But then she was right slam back to being six, bullying me (like I was her long-suffering black mammy) to go fetch that child’s red watering can from off the window ledge. Plain, she saw it there. I made to roll over for it, humoring her. Well, she pulled on my armrest. “Now wasn’t that foolish of me?” she laughed, but, too, it was the slow heaving’s starting up. You learn to know the sound of it. I soon had to go call Jerome and our head nurse.
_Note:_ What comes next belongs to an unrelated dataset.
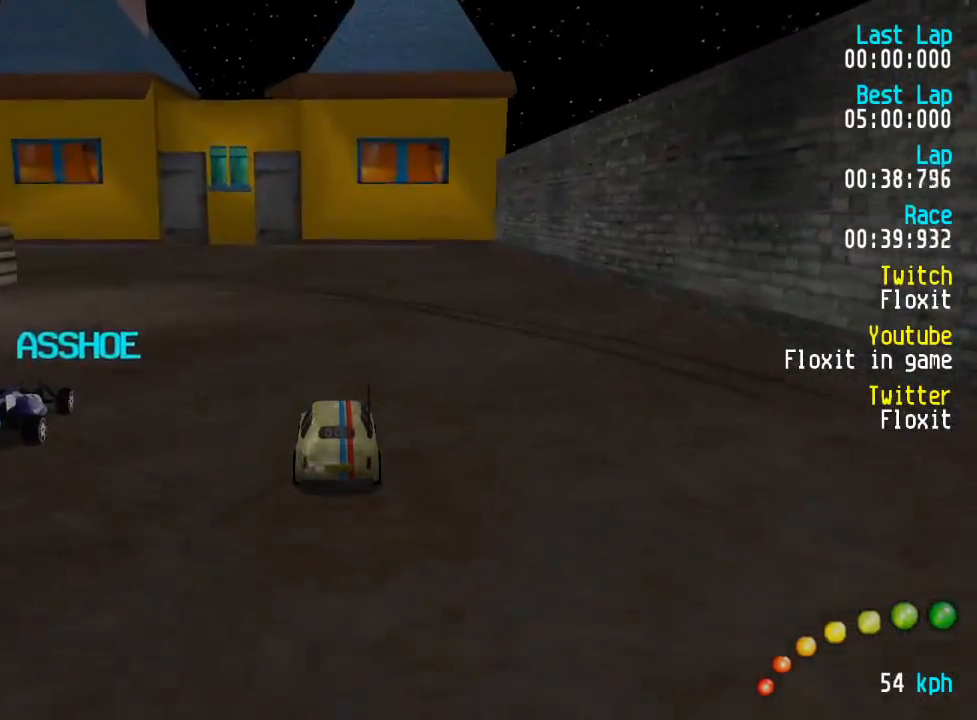
{"buttons": ["A", "DPAD_UP", "DPAD_LEFT"], "left_stick": "center", "right_stick": "center", "events": [[17, "DPAD_LEFT", "down"], [17, "DPAD_UP", "down"], [34, "X", "up"], [200, "A", "down"], [300, "A", "up"], [417, "A", "down"]]}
Still, I figure the more exits a body is in on, the clearer you see: You do have some control over how you slide out. People manage it in their own peculiar style, you know? Me, I used to think it was some dark chute you fell down. You’d be standing in line to buy some cheese, Death dropped
over you, conked you blind. Into that you’d slide: blackness and a jaw as big as the state capitol.

Now I see—it’s
in
you all along. It ain’t no net that falls from up on high. It’s there—like a gift for music, this appetite long hid, waiting. (It just happens to be your final knack, is all, and it’s one talent that—right democratic—don’t nobody escape.) Comforting to see how it’s tucked inside our marrow from babyhood forwards. No way can you stop its happening. Thing is, it’s still personal. So when old Death rears up—you can control and shape it some, it being
you
.

To Lucy here, that feels a blessing. See, I’m learning: Cradle to crypt, we get to stay who we are.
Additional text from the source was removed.